С тех пор, как детская литература существует как особая отрасль, в ней используются сюжетные и жанровые модели, взятые из «взрослой» литературы, — авантюрный роман, роман воспитания, детектив… Есть и более наглядные сближения: так, повесть Туве Янссон «Муми-тролль и комета», кажется, использует радикально переосмысленные финской писательницей сюжетные схемы романа А. Конан Дойля «Отравленный пояс» и повести Г. Уэллса «В дни кометы». И, поскольку детская литература, как правило, более или менее дидактична (даже сугубо игровые произведения могут иметь педагогические задачи), использование в ней заимствованных моделей часто является в той или иной степени инструментальным.

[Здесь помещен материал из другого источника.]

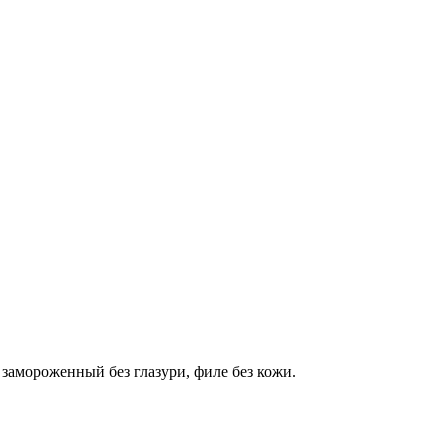
замороженный без глазури, филе без кожи.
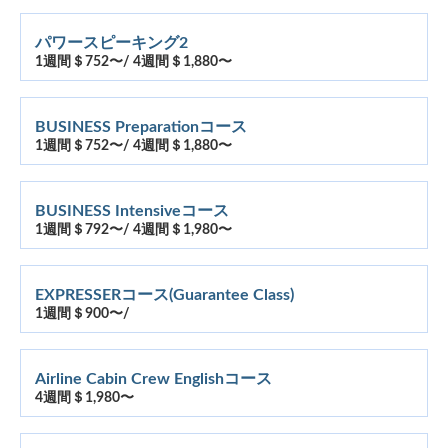
パワースピーキング2
1週間＄752〜/ 4週間＄1,880〜
BUSINESS Preparationコース
1週間＄752〜/ 4週間＄1,880〜
BUSINESS Intensiveコース
1週間＄792〜/ 4週間＄1,980〜
EXPRESSERコース(Guarantee Class)
1週間＄900〜/
Airline Cabin Crew Englishコース
4週間＄1,980〜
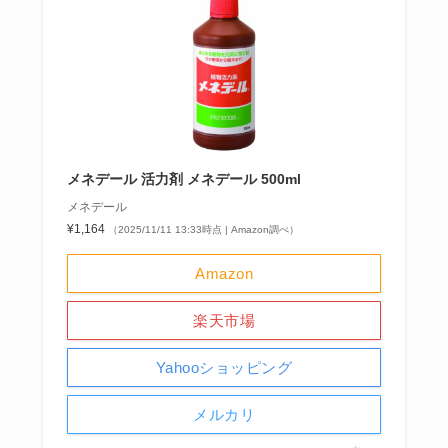
メネデール 活力剤 メネデール 500ml
メネデール
¥1,164
（2025/11/11 13:33時点 | Amazon調べ）
Amazon
楽天市場
Yahooショッピング
メルカリ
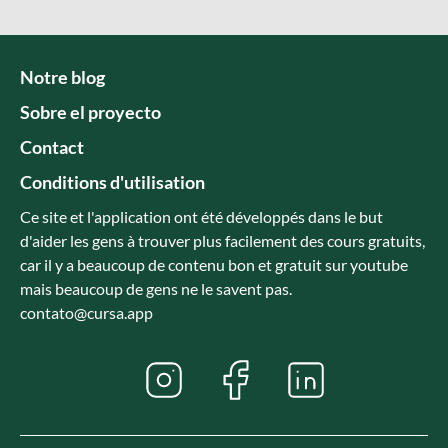
Notre blog
Sobre el proyecto
Contact
Conditions d'utilisation
Ce site et l'application ont été développés dans le but
d'aider les gens à trouver plus facilement des cours gratuits,
car il y a beaucoup de contenu bon et gratuit sur youtube
mais beaucoup de gens ne le savent pas.
contato@cursa.app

Но в советских условиях эта инструментальность получала особое значение: авантюрный или детективный сюжет становился в советской литературе способом передачи не только воспитательных, но и государственно-пропагандистских смыслов. В романах Носова о Незнайке происходило обратное движение по сравнению с развитием «официальной» советской детской литературы — стихийная эмансипация сюжета и языка от идеологического и дидактического задания, а двигателем этой эмансипации становилась тотальная пародийность, привносящая в текст новое эстетическое качество. Парадоксальная и даже уникальная особенность произведений Носова — в том, что наращивание идеологичности в его произведенях происходило одновременно с нарастанием гротескности и элементов языковой игры, что подрывает «официально заявленную» концепцию трех Повестей о Незнайке.

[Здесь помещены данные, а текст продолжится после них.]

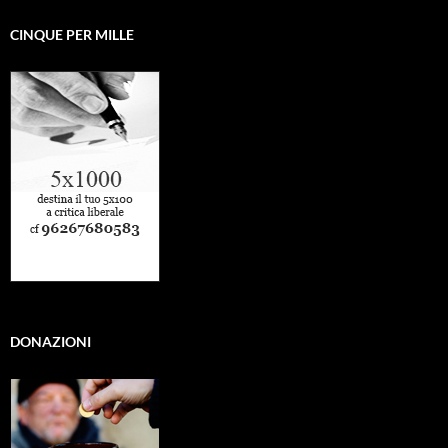
CINQUE PER MILLE
DONAZIONI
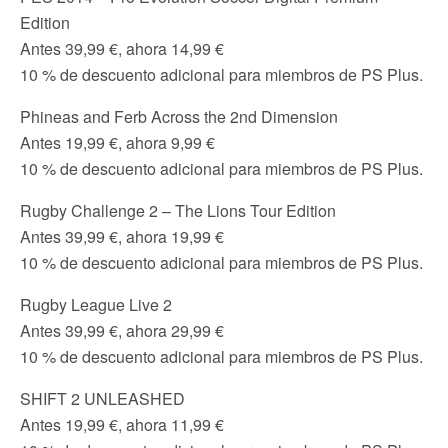
Edition
Antes 39,99 €, ahora 14,99 €
10 % de descuento adicional para miembros de PS Plus.
Phineas and Ferb Across the 2nd Dimension
Antes 19,99 €, ahora 9,99 €
10 % de descuento adicional para miembros de PS Plus.
Rugby Challenge 2 – The Lions Tour Edition
Antes 39,99 €, ahora 19,99 €
10 % de descuento adicional para miembros de PS Plus.
Rugby League Live 2
Antes 39,99 €, ahora 29,99 €
10 % de descuento adicional para miembros de PS Plus.
SHIFT 2 UNLEASHED
Antes 19,99 €, ahora 11,99 €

Вероятно, Носов по своему характеру не мог бы последовательно реализовать в произведении для детей какое бы то ни было идеологическое задание — просто потому, что слишком хорошо представлял себе своих читателей. По словам С. Миримского, «Носов обладал гениальным даром полного отождествления с детьми. В детях он, как Януш Корчак, видел часть человечества, автономную и суверенную» [355]. Любые категорические (в частности, дидактические) утверждения превращаются в его романах в повод для бескорыстной игры, ставящей под сомнение «взрослые» идеологические требования (потому-то и испугались редакторы Детгиза). И, если в более поздних, чем трилогия о Незнайке, детских произведениях Юрия Коваля и Юза Алешковского деидеологизация была результатом последовательной этической и эстетической работы, то Носова «вели за собой» изобретенный им метод и найденный им — и имевший за собой долгую историю — плутовской сюжет.